The Philippines’ failure to address the loopholes in anti-money laundering safeguards could affect even foreign investments in the infrastructure space, a conduit for which is the Aquino administration’s flagship Public Private Partnership (PPP) program.
PPP Center executive director Andre Palacios said there was concern over how a recent $81-million cross-border money laundering scandal that hit the country could hurt efforts to lure foreign investors.
The scheme involved the theft of funds from Bangladesh’s central bank, which passed through the Philippine financial system through Rizal Commercial Banking Corp. (RCBC) and was then laundered in local casinos.
The worries come as the program pushes a pipeline of 37 deals worth P1.31 trillion to build or modernize crucial airports, trains and expressways, apart from power, water and social infrastructure projects.
“There will be some negative implications on investor interest,” Palacios said.

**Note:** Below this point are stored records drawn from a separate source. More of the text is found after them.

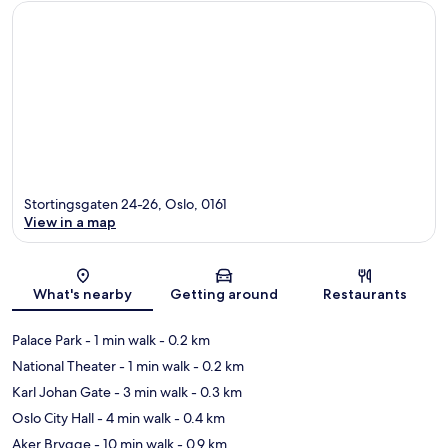
Stortingsgaten 24-26, Oslo, 0161
View in a map
Map
What's nearby
Getting around
Restaurants
Palace Park
- 1 min walk
- 0.2 km
National Theater
- 1 min walk
- 0.2 km
Karl Johan Gate
- 3 min walk
- 0.3 km
Oslo City Hall
- 4 min walk
- 0.4 km
Aker Brygge
- 10 min walk
- 0.9 km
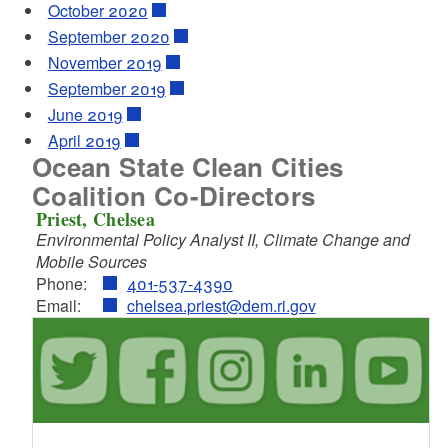
October 2020
September 2020
November 2019
September 2019
June 2019
April 2019
Ocean State Clean Cities
Coalition Co-Directors
Priest, Chelsea
Environmental Policy Analyst II, Climate Change and
Mobile Sources
Phone:
401-537-4390
Email:
chelsea.priest@dem.ri.gov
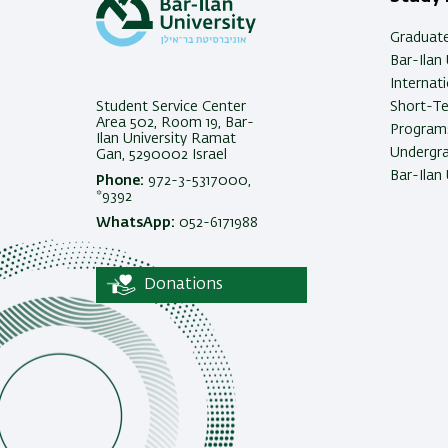
Graduat
Bar-Ilan 
Internat
Student Service Center
Short-T
Area 502, Room 19, Bar-
Programs
Ilan University Ramat
Undergra
Gan, 5290002 Israel
Bar-Ilan 
Phone:
972-3-5317000,
*9392
WhatsApp:
052-6171988
Donations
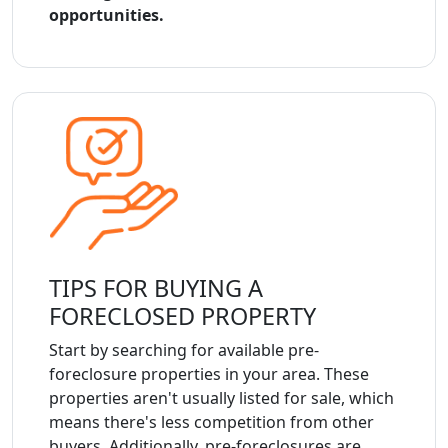
opportunities.
TIPS FOR BUYING A
FORECLOSED PROPERTY
Start by searching for available pre-
foreclosure properties in your area. These
properties aren't usually listed for sale, which
means there's less competition from other
buyers. Additionally, pre-foreclosures are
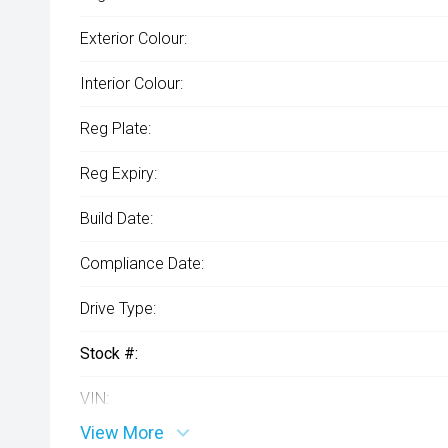
Exterior Colour:
Interior Colour:
Reg Plate:
Reg Expiry:
Build Date:
Compliance Date:
Drive Type:
Stock #:
VIN:
View More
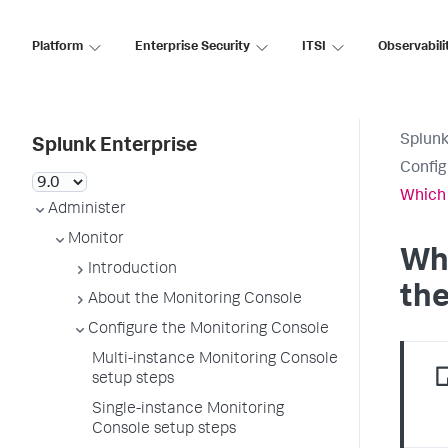
Platform
Enterprise Security
ITSI
Observabili
Splunk
Splunk Enterprise
Config
Which 
Administer
Monitor
Whi
Introduction
the
About the Monitoring Console
Configure the Monitoring Console
Multi-instance Monitoring Console
setup steps
Single-instance Monitoring
Console setup steps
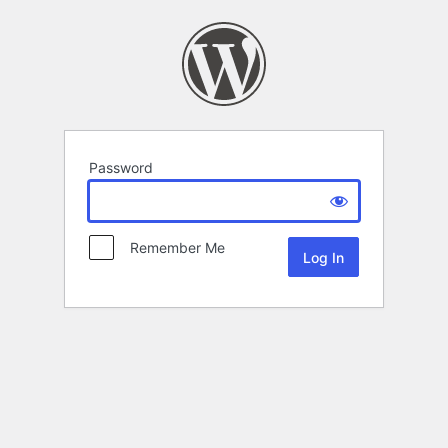
Password
Remember Me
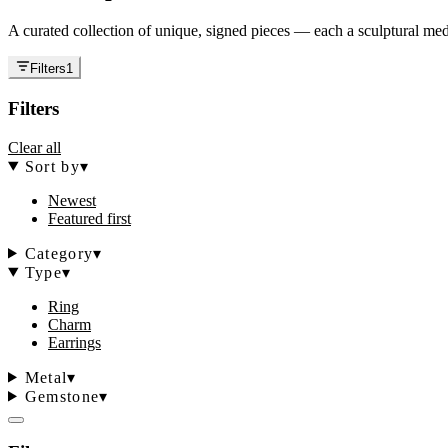
A curated collection of unique, signed pieces — each a sculptural medi
Filters
1
Filters
Clear all
Sort by
▾
Newest
Featured first
Category
▾
Type
▾
Ring
Charm
Earrings
Metal
▾
Gemstone
▾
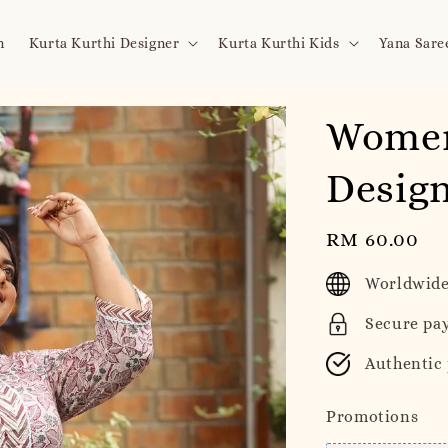
n
Kurta Kurthi Designer
Kurta Kurthi Kids
Yana Sare
Women
Design
Regular
RM 60.00
price
Worldwide
Secure pa
Authentic
Promotions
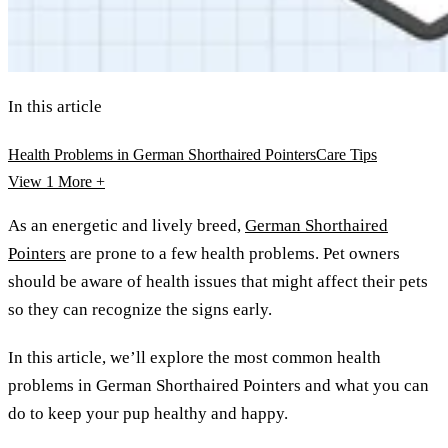
In this article
Health Problems in German Shorthaired Pointers
Care Tips
View 1
More +
As an energetic and lively breed,
German Shorthaired
Pointers
are prone to a few health problems. Pet owners
should be aware of health issues that might affect their pets
so they can recognize the signs early.
In this article, we’ll explore the most common health
problems in German Shorthaired Pointers and what you can
do to keep your pup healthy and happy.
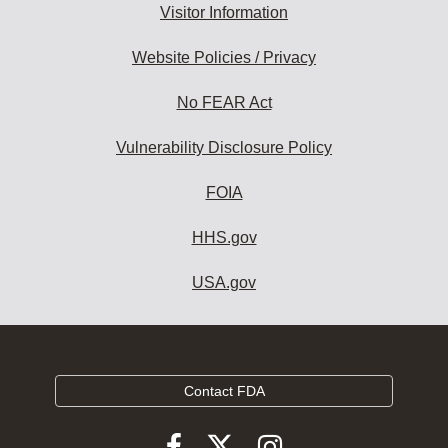
Visitor Information
Website Policies / Privacy
No FEAR Act
Vulnerability Disclosure Policy
FOIA
HHS.gov
USA.gov
Contact FDA
Follow
Follow
Follow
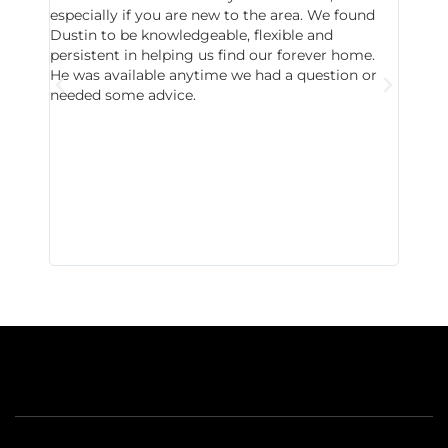
especially if you are new to the area. We found
probab
Dustin to be knowledgeable, flexible and
never 
persistent in helping us find our forever home.
to chec
He was available anytime we had a question or
invest
needed some advice.
respon
East D
did hav
with th
all wor
I buy 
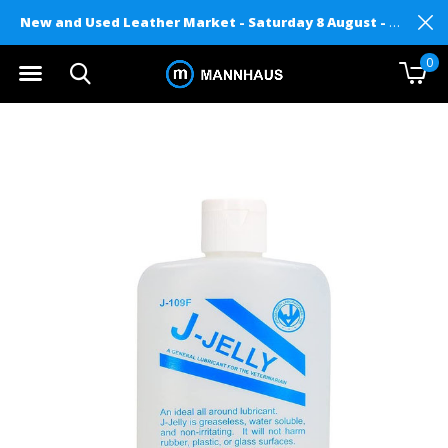
New and Used Leather Market - Saturday 8 August - Mannhaus on Level 2
0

He clarified that the PPP Center was not directly involved in the matter and would not take an active lead in pushing for reforms in the law.
One lawmaker already warned that a blacklisting by Paris-based Financial Action Task Force (FATF) places the country’s financial sector and credit ratings at risk. Bangko Sentral ng Pilipinas Governor Amando Tetangco Jr said he was open to easing the bank secrecy law that was perceived to be hampering a probe launched by the Senate.
The cyber theft prompted the resignation of the central bank governor of Bangladesh and has placed the spotlight on the Philippines as a weak spot in the global battle to curb money laundering activities. Casinos in the Philippines are not covered by the Anti-Money Laundering Law.
Palacios said the PPP Center would do its part in explaining and allaying investor fears should the issue be raised in investment briefings and roadshows.
For his part, Astro del Castillo, First Grade Finance Inc managing director, downplayed risks that the country would be demoted to the “gray” list of the FATF as both the government and private sector were cooperating to “plug the leaks.”
But he noted that risks remained as a probe was still ongoing and the “real picture” has yet to emerge.
Luring foreign investors with deep pockets and technological expertise is a key part of sustaining the country’s PPP program, whose projects continue to grow larger in scale and complexity.
Local conglomerates in the PPP space have already tapped global railway and airport companies in previous and ongoing bids.
In 2014, the world’s biggest airport operators joined the auction for the Mactan Cebu International Airport contract, which was eventually bagged by Megawide Construction Corp. and India’s GMR Infrastructure.